**SET TASKS:**
[1] Please copy the passage on self-organizing companies word for word, from "Companies are eventually" to "inside the organization.".
[2] Answer these questions using the passage on self-organizing companies:
(a) What do companies realize they are not impermeable to?
(b) Where is value increasingly created?
(c) Besides vision, curiosity and influence, what does the amount of change an individual can drive depend on?
[3] Extend the passage on self-organizing companies, picking up after its final sentence.

**EXTRACT PROVIDED:**
>>>>>
The recurring beyond these initiatives has been the urge to go over and beyond hierarchies, command and control structures where objectives are predetermined and work is expected to be mechanistic.

Companies are eventually grasping the power of self-organizing, not only as a prerogative of long tails, and open markets but also inside themselves: as they realize they’re not impermeable to techno-social change, they also realize that the potential is growing at the periphery of their systems, and that value is increasingly created at the edge of the organization.

The potential of each employee to shape and impact the organization-at-large is growing: every day is more comparable to that any given executive trying to extort change by fear.

Today, the amount of change you — as an individual — can drive into your organization depends more than ever on your vision, curiosity, influence and on discipline (to experiment and learn), more than it depends on your position inside the organization.
<<<<<
**DATASET EXTRACT:**
>>>>>
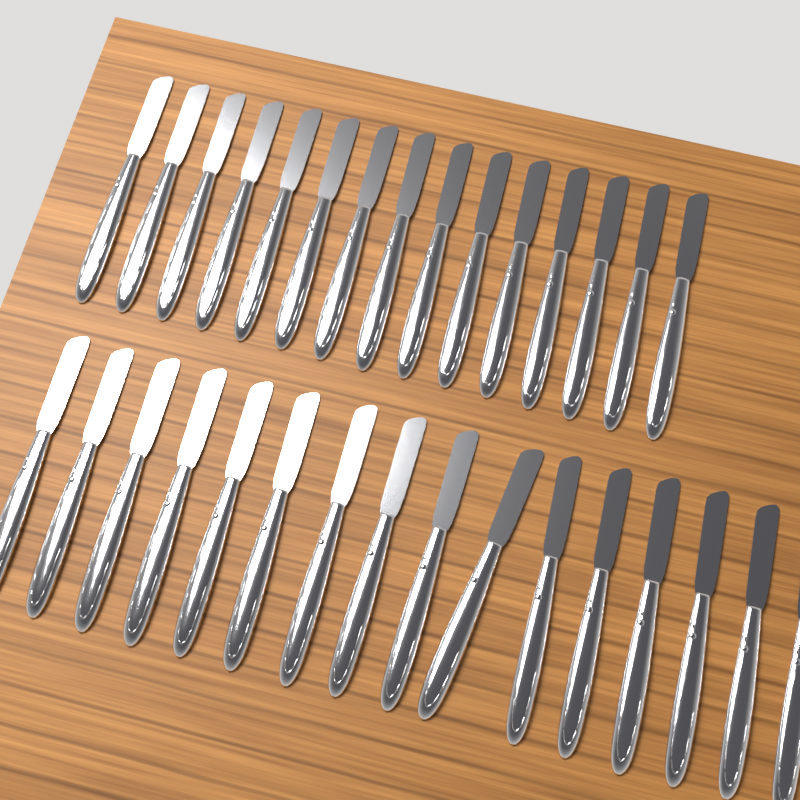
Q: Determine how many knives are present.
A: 31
<<<<<
**ANSWERS IN ORDER:**
[1]
Companies are eventually grasping the power of self-organizing, not only as a prerogative of long tails, and open markets but also inside themselves: as they realize they’re not impermeable to techno-social change, they also realize that the potential is growing at the periphery of their systems, and that value is increasingly created at the edge of the organization.

The potential of each employee to shape and impact the organization-at-large is growing: every day is more comparable to that any given executive trying to extort change by fear.

Today, the amount of change you — as an individual — can drive into your organization depends more than ever on your vision, curiosity, influence and on discipline (to experiment and learn), more than it depends on your position inside the organization.

[2]
(a) Techno-social change.
(b) At the edge of the organization.
(c) Discipline (to experiment and learn).

[3]
If we piggyback for a moment on Niels Pflaeging’s, awesomely clear, three structures inside organizations, we can definitely say that, increasingly — also thanks to maturing enterprise social tools and technologies — the Social Structure of organizations is growing its importance at the expense of the traditional Formal Structure. Organizations are finally catching up on new ways to appreciate, nurture and reward social and interactive leadership and often invest in developing the related skills and capabilities.

Image From Niels Pflaeging

The Elephant that too often is not in the room: the Value Creation Structure

But the main issues in existing organizations are often related to neglecting the third structure, the one that enables Value Creation.

It’s exactly in the definition of the Value Creation Structure, we believe, that platform design thinking can help the most: designing strategies that enable individuals and small groups (such as teams, or BUs) to create networks and relate in self-organized transactions inside the organization and beyond.

As we explained recently in our essay about the Elements of the Platform Organization the transaction engine is indeed one of the two essences of platform strategies: one that always needs to be accompanied by the improvement engine in a dual system.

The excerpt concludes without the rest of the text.